What Bridge Will It Be?

The Oceanic Bridge.

2018 will mark one of the busiest planning years in the Oceanic Bridge’s history. Built in 1939, the 2,712-foot-long bridge spans from the Locust section of Middletown across the Navesink River into Rumson. According to a county website dedicated to the project, the Oceanic Bridge is “structurally deficient,” “functionally obsolete,” and “nearing the end of its service life.”
Over the past 15 months, officials have held two public information sessions and surveyed residents for their input, receiving over 200 responses. There are plenty of options for Monmouth County, which owns the bridge, to choose from, ranging from a drawbridge – similar to the Rumson-Sea Bright Bridge – to a fixed span bridge – like the Captain Joseph Azzolina Memorial Bridge from Highlands to Sea Bright, which was finished in 2011. Residents’ groups, like the Friends of the Oceanic Bridge, have been calling for a low bascule bridge.
County and federal transportation officials are expected to recommend a preliminary preferred alternative for the bridge redevelopment in the winter/spring of 2018. The submission of a draft concept development report is tentatively due in the spring/summer of 2018, and the completion of a local concept development phase is set for the summer of 2018.
If the project meets federal standards, federal funds would be made available for the new bridge.
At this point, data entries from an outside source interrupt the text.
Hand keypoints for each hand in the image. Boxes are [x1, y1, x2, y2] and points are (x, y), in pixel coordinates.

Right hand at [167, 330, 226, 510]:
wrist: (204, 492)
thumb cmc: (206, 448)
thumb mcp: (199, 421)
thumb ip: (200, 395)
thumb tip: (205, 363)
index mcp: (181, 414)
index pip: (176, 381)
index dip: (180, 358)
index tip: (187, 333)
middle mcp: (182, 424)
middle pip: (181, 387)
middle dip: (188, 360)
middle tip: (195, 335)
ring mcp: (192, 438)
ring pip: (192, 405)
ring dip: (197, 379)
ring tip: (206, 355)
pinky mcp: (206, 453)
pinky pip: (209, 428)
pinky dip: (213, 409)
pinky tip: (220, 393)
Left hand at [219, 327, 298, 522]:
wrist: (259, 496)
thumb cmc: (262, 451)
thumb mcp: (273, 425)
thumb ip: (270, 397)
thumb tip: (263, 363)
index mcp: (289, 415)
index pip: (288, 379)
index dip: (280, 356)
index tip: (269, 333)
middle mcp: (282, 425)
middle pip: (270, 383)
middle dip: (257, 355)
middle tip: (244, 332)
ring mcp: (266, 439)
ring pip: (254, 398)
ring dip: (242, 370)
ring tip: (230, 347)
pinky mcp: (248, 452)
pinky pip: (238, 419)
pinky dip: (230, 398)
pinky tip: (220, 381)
A cost is unknown at this time.
Coast Guard Station to Open Soon
Approximately $45 million in new construction is well underway at Coast Guard Station Sandy Hook, meaning the federal regulatory and law enforcement agency will be back at full force for the first time since Super Storm Sandy.
A dedication is tentatively planned in the spring for the opening of a new two-story, multi-mission building to house all operations, an immense two-bay boathouse, and a 10-lane small arms firing range. The main operations building on site was built in 1974 and was flooded with about two feet of water during Sandy. It will ultimately be demolished to make way for the boathouse expansion.
In August, Coast Guard Station Sandy Hook welcomed the Sitkinak and Shrike, two USCG cutters, back to Sandy Hook after reconstruction of the main docks, which were destroyed in Sandy. Those two vessels, along with smaller response boats, patrol the Two River waterways and assist in rescue missions.
Riverside Additions in Rumson, Fair Haven

The future Monmouth marine field station in Rumson.
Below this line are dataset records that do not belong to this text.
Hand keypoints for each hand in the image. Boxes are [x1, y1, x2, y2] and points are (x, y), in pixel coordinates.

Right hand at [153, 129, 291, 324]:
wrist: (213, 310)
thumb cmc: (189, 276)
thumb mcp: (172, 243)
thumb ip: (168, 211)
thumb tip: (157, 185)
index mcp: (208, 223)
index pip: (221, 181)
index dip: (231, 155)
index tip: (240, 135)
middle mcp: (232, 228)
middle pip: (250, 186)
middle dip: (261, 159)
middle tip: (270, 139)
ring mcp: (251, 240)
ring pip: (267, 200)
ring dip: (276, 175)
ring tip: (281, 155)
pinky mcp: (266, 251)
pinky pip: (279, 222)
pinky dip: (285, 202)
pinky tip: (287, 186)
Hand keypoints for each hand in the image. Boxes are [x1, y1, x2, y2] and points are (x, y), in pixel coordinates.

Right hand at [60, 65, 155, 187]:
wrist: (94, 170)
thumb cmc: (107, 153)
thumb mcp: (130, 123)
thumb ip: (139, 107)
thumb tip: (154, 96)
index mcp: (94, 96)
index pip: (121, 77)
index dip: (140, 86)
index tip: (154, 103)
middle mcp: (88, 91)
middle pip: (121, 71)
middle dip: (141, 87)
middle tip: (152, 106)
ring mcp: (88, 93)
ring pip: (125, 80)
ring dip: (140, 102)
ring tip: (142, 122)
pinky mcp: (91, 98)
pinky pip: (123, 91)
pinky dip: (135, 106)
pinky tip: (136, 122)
If you happen to live in either of these riverside boroughs, you will notice some activity happening at a pair of locations along the Navesink River throughout 2018.
The Borough of Rumson and Monmouth University announced in September they would be forging a partnership to establish a marine field station behind borough hall to be used for Monmouth students studying in the university’s Urban Coastal Institute.
The partnership entails expanding a sewer pump building to a 4,000-to-5,000-square-foot field station with classrooms, laboratories and meeting rooms.
While the approximate $1.5 million building is still two to three years from construction and completion, Monmouth University students will in the meantime use the adjacent municipal boat ramp for studies. The university’s vessels will also be kept on site.
In the neighboring borough of Fair Haven, work will begin in the spring of 2018 to clean up and renovate a 0.56-acre municipal property at 78 DeNormandie Ave. The work to create a living shoreline includes adding about 1,000 cubic yards of sand along with restoring a coastal bluff on site. Once completed, the borough envisions the property as a prime spot for river access.
Dredging The Shrewsbury River

Dredging in the Shrewsbury River began Oct. 1 and continued through the end of the year.
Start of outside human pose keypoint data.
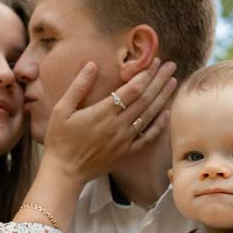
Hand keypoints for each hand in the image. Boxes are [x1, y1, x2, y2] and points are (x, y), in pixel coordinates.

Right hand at [43, 59, 176, 183]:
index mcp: (103, 112)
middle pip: (145, 99)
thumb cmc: (59, 140)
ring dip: (162, 97)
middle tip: (170, 66)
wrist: (64, 172)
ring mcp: (125, 140)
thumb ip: (78, 87)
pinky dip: (159, 125)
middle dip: (159, 81)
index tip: (154, 60)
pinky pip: (147, 138)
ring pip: (149, 116)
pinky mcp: (126, 153)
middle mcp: (118, 125)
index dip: (145, 74)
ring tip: (173, 82)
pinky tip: (166, 113)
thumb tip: (91, 65)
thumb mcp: (61, 110)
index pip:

An initiative by the state Department of Transportation to dredge three specific channels in the Shrewsbury River will benefit boat owners when the summer boating season arrives later this year.
From Oct. 1 through Dec. 31, crews worked to dredge about 17,500 cubic yards of sand from the river basin to clear boating channels. From the staging site at the Monmouth Beach Cultural Center, sand and dredge materials were pumped underneath Ocean Avenue and then onto a stretch of beach between Park Road and Central Road in the borough. Construction crews spread that dredge material out along the beach.
Per state and federal regulations, all dredging had to cease on Dec. 31. The total project cost was $1.3 million.